What this task involves -> Skip the pictures, and retype the data below in full, exactly.

Extracted page text data:
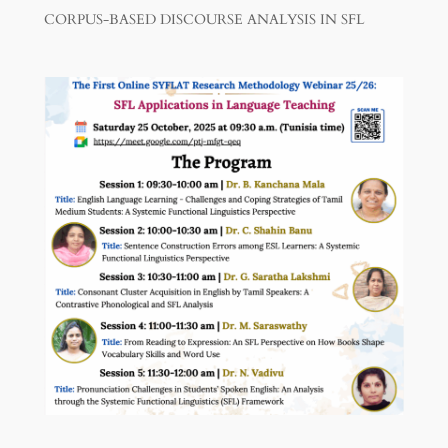
CORPUS-BASED DISCOURSE ANALYSIS IN SFL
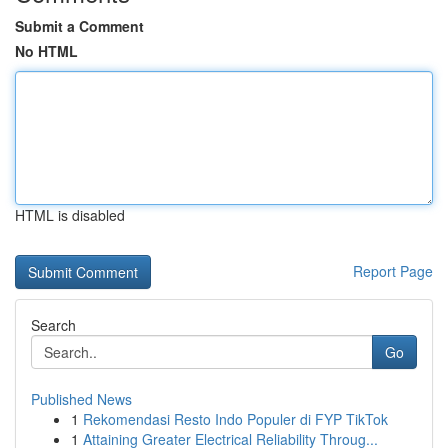
Submit a Comment
No HTML
HTML is disabled
Report Page
Search
Go
Published News
1
Rekomendasi Resto Indo Populer di FYP TikTok
1
Attaining Greater Electrical Reliability Throug...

Reply ->
CORPUS-BASED DISCOURSE ANALYSIS IN SFL
Submit a Comment
No HTML
HTML is disabled
Report Page
Search
Go
Published News
1
Rekomendasi Resto Indo Populer di FYP TikTok
1
Attaining Greater Electrical Reliability Throug...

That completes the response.